Studiamo la filosofia perché ci aiuta a immaginare e comprendere il futuro
Per chi abbia avuto la fortuna di frequentare le lezioni di filosofia alle scuole superiori (non parliamo di chi frequenta filosofia all’università, che ovviamente è un passo oltre), si ricorderà sicuramente di filosofi intenti a immaginare paradossi per poter provare o falsificare qualche teoria di qualche altro filosofo. Spesso gli studenti odiano questi paradossi, alcuni invece li amano per il ragionamento logico che ci sta sotto e per la capacità dialettica, pochi però riescono veramente a vederli come ragionamenti in grado di mettere in crisi la conoscenza che abbiamo della realtà che ci circonda (anche decontestualizzati dalla diatriba per cui sono stati creati).
Un esempio stupendo è il Paradosso di Zenone che era entrato nella diatriba tra Eraclito, che vedeva l’essere nel suo divenire, e Parmenide, che vedeva invece l’essere come qualcosa di immutabile in tutto. Il paradosso in questione diceva che se si tira una freccia verso un bersaglio a una data distanza, prima che la freccia possa arrivare a destinazione deve compiere la metà della strada richiesta, dalla quale dovrà arrivare a metà della strada rimanente tra quella già percorsa e il bersaglio e così via fino ad arrivare alla metà della metà della metà della strada mancante dal bersaglio infinite volte.
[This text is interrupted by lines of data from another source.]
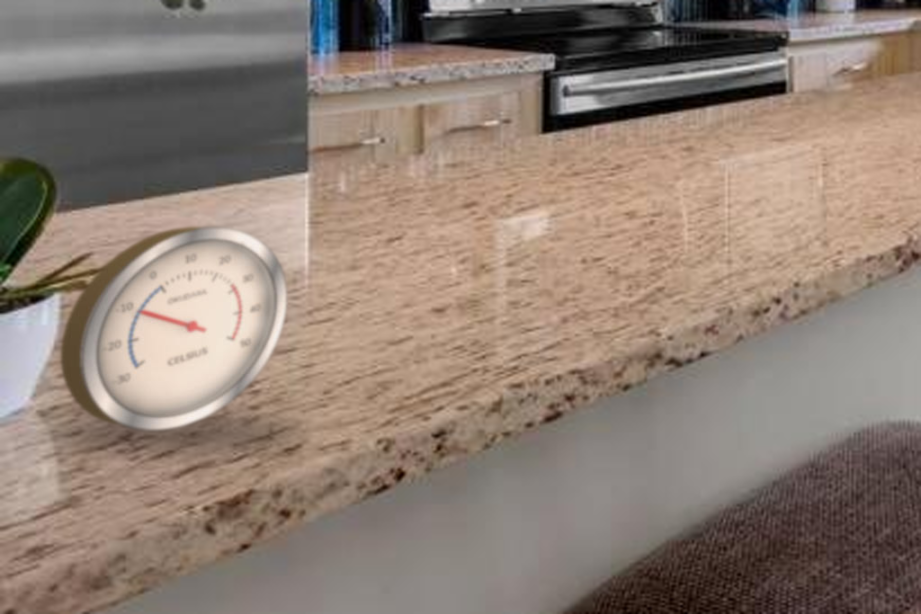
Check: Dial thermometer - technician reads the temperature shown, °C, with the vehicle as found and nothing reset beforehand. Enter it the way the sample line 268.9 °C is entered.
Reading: -10 °C
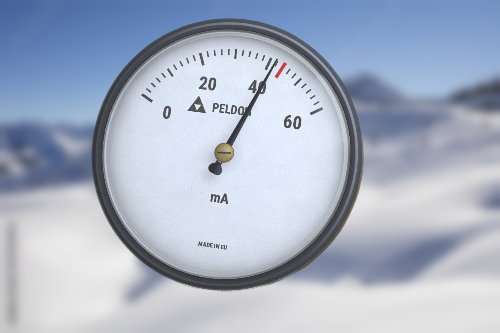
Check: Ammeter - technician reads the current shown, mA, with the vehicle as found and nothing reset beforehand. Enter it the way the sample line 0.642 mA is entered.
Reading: 42 mA
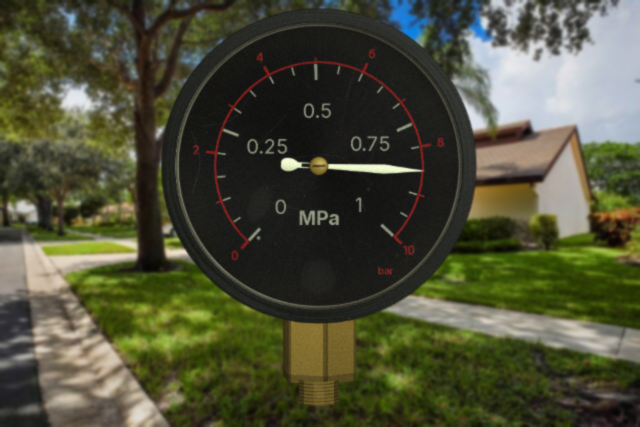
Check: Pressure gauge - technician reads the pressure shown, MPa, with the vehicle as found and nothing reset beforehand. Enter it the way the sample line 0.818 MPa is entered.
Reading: 0.85 MPa
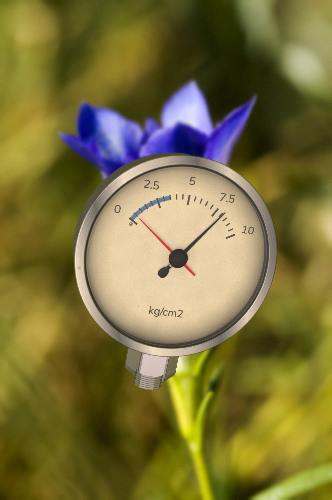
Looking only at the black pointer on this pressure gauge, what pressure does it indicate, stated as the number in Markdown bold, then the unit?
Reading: **8** kg/cm²
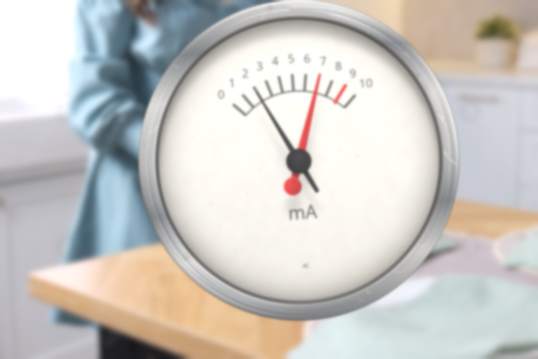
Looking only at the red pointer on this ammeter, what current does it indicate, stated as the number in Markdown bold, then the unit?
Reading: **7** mA
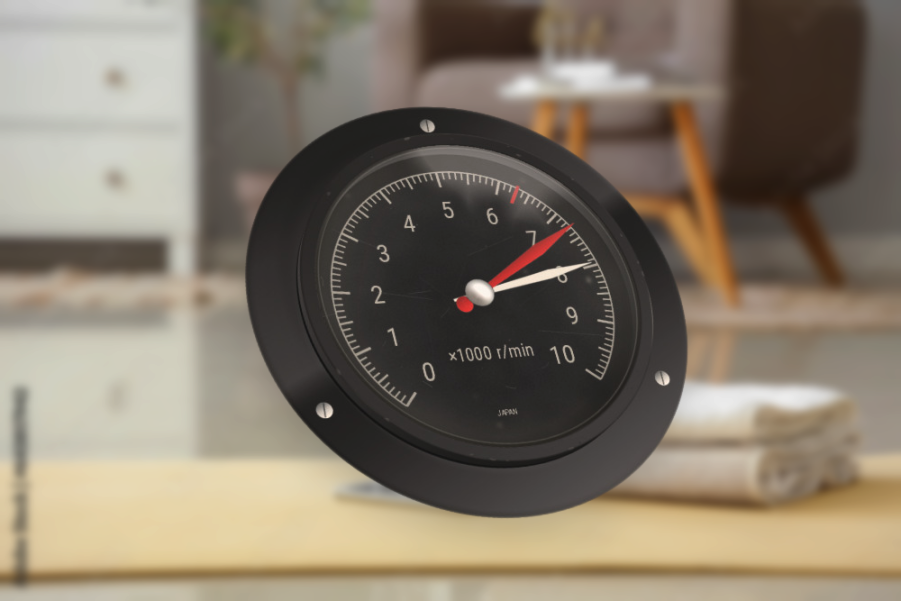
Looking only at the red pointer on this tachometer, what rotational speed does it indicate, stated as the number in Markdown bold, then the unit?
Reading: **7300** rpm
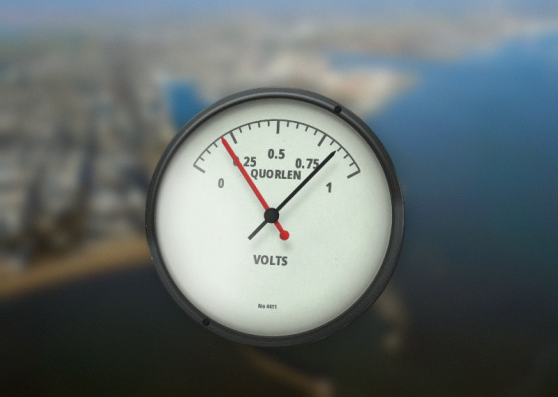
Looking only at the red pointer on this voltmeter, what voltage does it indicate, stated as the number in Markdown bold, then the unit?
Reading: **0.2** V
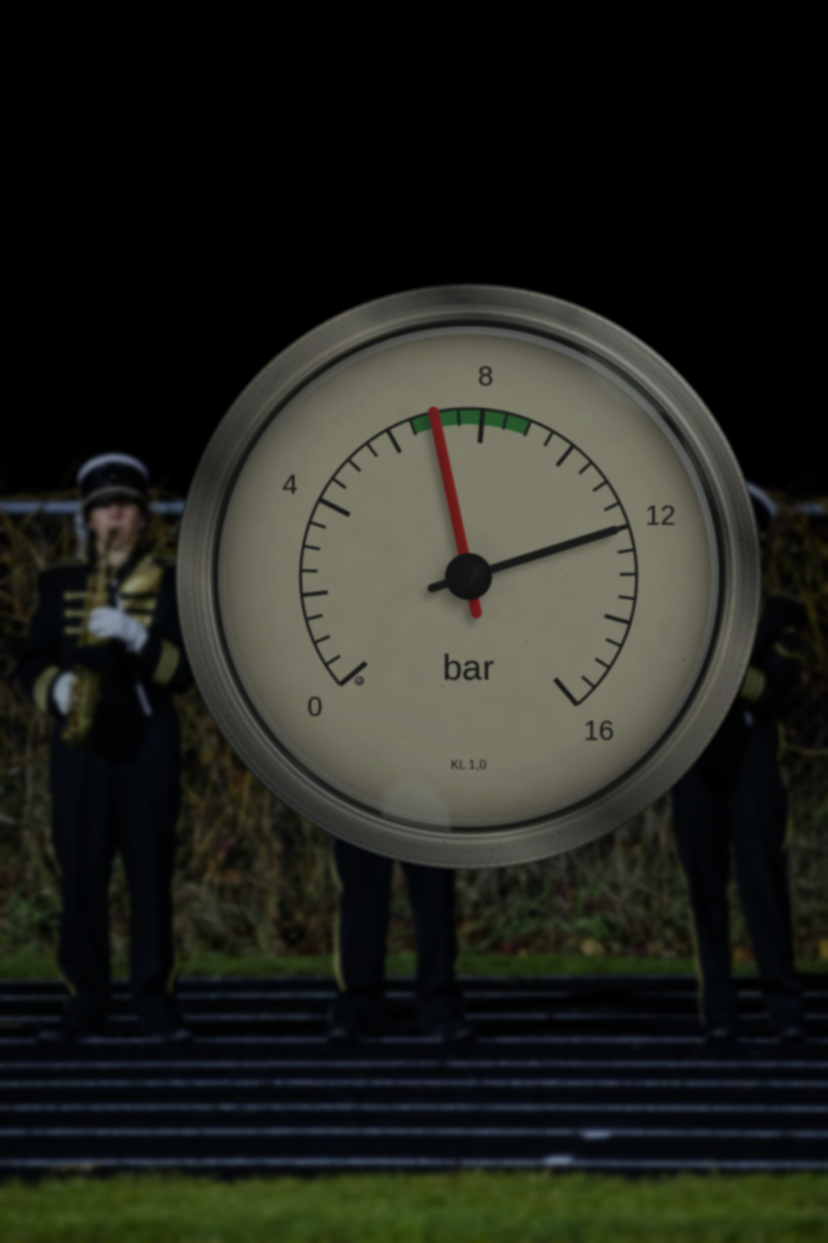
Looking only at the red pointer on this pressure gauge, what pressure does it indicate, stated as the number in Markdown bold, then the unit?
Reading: **7** bar
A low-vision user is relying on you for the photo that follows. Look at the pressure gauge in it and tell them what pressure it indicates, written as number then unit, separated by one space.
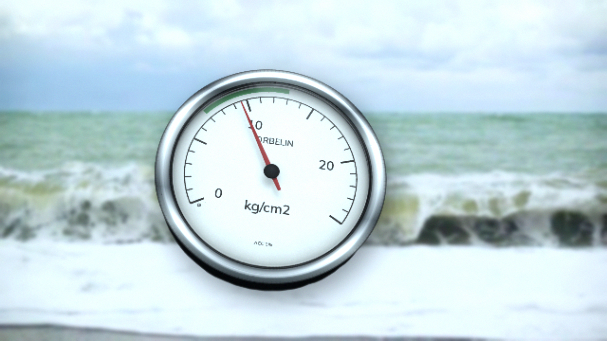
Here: 9.5 kg/cm²
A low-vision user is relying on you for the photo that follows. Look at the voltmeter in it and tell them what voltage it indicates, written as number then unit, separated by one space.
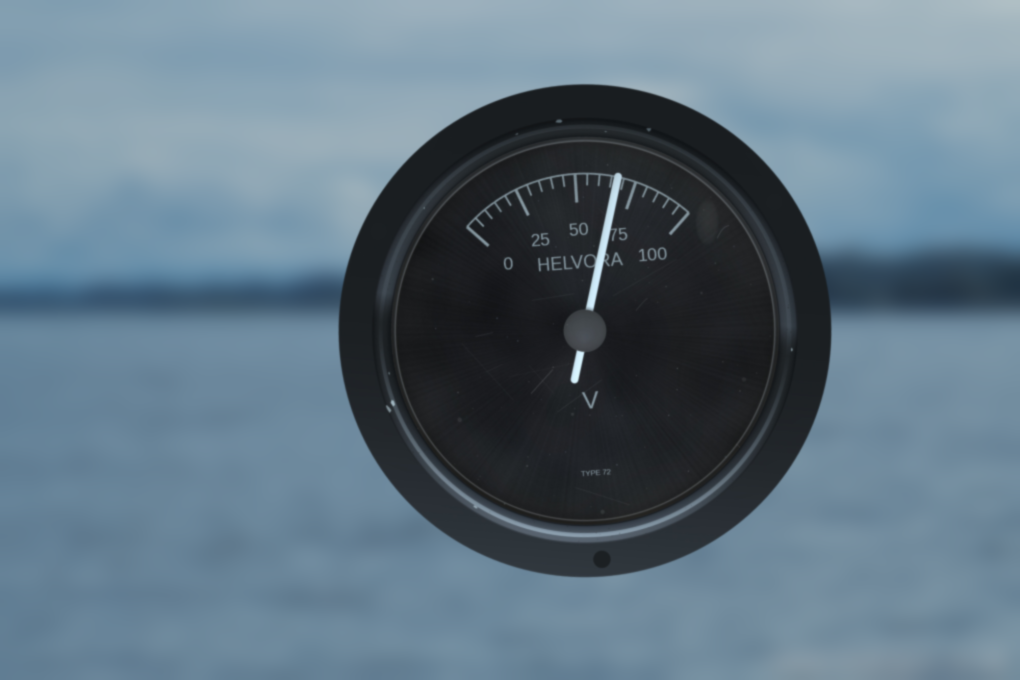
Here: 67.5 V
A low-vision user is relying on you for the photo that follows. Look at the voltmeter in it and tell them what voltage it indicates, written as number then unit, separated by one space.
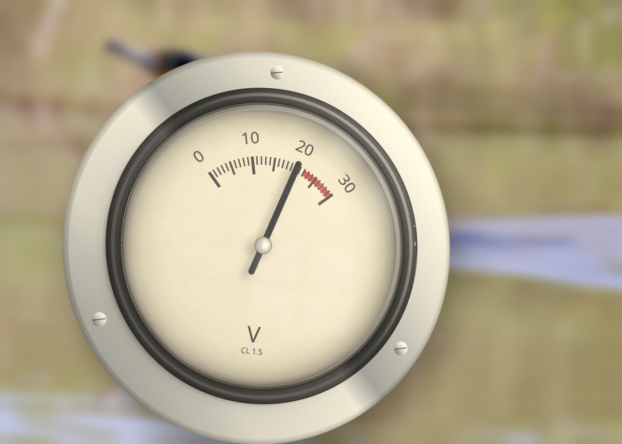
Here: 20 V
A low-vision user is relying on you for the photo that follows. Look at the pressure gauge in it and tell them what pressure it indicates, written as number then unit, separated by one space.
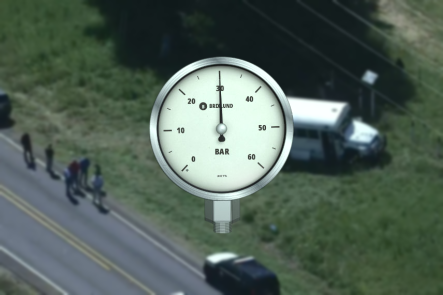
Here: 30 bar
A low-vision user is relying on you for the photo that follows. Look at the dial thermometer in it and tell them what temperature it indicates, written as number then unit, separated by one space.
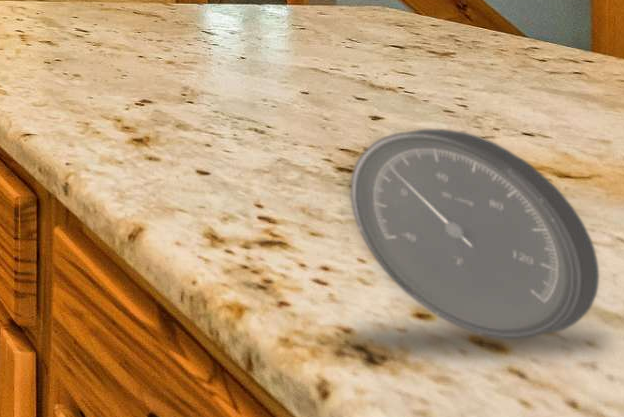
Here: 10 °F
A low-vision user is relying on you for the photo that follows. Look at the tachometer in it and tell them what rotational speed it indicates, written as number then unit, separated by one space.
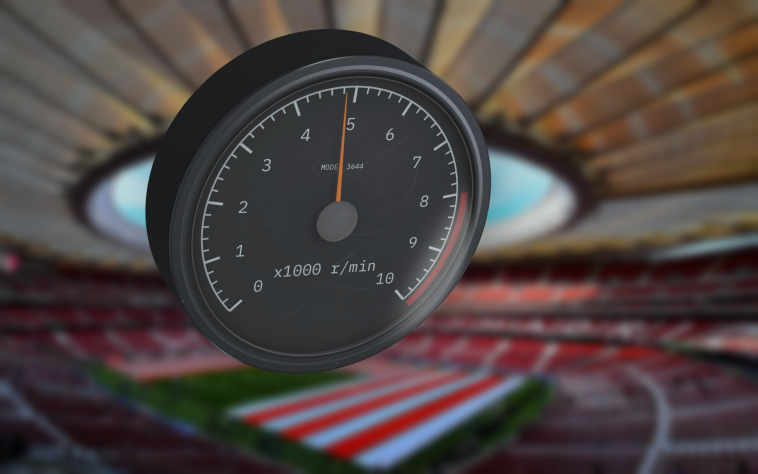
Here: 4800 rpm
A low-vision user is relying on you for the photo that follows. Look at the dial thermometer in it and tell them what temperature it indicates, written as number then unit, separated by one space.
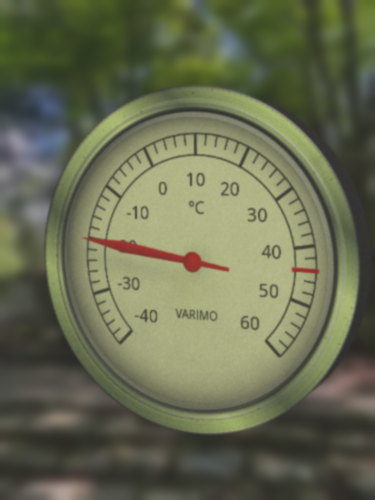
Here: -20 °C
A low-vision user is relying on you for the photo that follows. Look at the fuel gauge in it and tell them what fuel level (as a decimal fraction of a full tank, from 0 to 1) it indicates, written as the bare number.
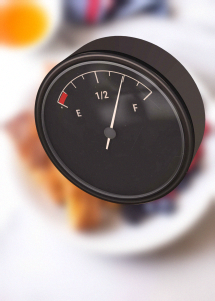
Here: 0.75
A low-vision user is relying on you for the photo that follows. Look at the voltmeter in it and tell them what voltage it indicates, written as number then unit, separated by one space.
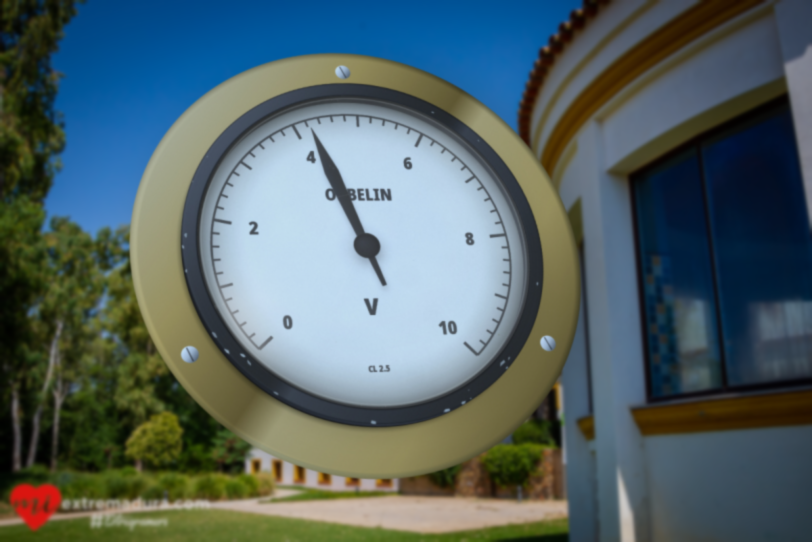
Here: 4.2 V
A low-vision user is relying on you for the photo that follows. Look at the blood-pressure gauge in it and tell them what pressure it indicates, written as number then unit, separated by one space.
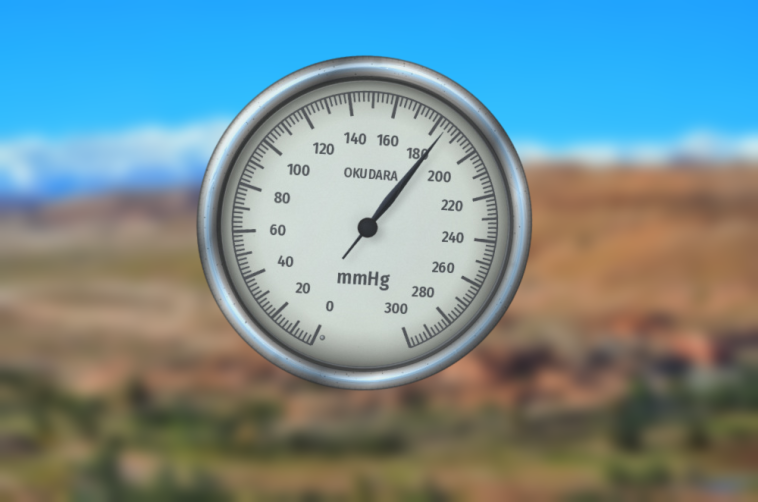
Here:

Zenone voleva dimostrare che, essendo uno spazio divisibile sempre in qualcosa di più piccolo, ecco che la freccia in realtà non raggiungerà mai il bersaglio, il movimento perciò è logicamente impossibile, e Parmenide aveva ragione a pensare all’essere come a qualcosa di immutabile (anche nella loro posizione nello spazio). Nella logica ha ragione, ma il suo ragionamento si scontra con l’esperienza del mondo che abbiamo ogni giorno, dove il movimento dei corpi è una realtà incontestabile. Tuttavia il Paradosso di Zenone resta tale, una freccia scoccata, sebbene la distanza che deve percorrere è limitata, i segmenti di spazio da percorrere dalla partenza all’arrivo sono infiniti. Se immaginiamo il percorso della freccia come una linea orizzontale con un capo ed una fine, la quantità di segmenti da percorrere è rappresentabile da una parabola ad asse verticale che colleghi capo e fine della linea ma con un vertice che tende all’infinito (in poche parole l’eventuale foglio su cui dobbiamo disegnare la parabola, non sarà mai grande abbastanza per comprendere anche il vertice).
Ma dunque, come è possibile il movimento? Le spiegazioni scientifiche sono state molte, ma nessuna del tutto attendibile, se non una: la Teoria delle Super-stringhe. Tale teoria è nata nella seconda metà del novecento per armonizzare tra loro la Teoria della Relatività di Einstein e la Teoria Subatomica di Plank, che nella visione classica dell’universo cozzavano tra di loro. La Teoria delle Super-stringhe non è verificata, poche è talmente tanto perfetta che ogni esperimento, qualsiasi risultato esso dia, finisce per giustificarla (andando dunque contro al Principio di Falsificabilità di Popper).
Spiegarla è troppo lungo e complicato, ma una cosa fondamentale di questa, che potrebbe essere una teoria del tutto, è affascinante: lo spazio non è divisibile all’infinito, infatti c’è una data lunghezza (1,6×10^-35), chiamata Lunghezza di Plank, sotto cui ogni altra lunghezza inferiore perde significato fisico (è dunque immaginabile a livello empirico ma non è mai raggiungibile nella realtà). Una freccia lanciata,dunque, deve percorrere un numero altissimo di segmenti di spazio piccolissimo, ma comunque un numero non infinito, e per questo la freccia potrà colpire il suo bersaglio (e più in generale, ogni corpo può compiere un movimento).
In poche parole, Zenone aveva capito, pur senza macchinari scientifici, ma solo con l’astrazione mentale, che non esiste un “infinitamente piccolo” 2500 anni prima della fisica moderna. Insomma, la filosofia (che significa “amore per la sapienza”) può portare il nostro spirito a capire cose che sono di gran lunga in anticipo in confronto ai tempi della nostra civiltà.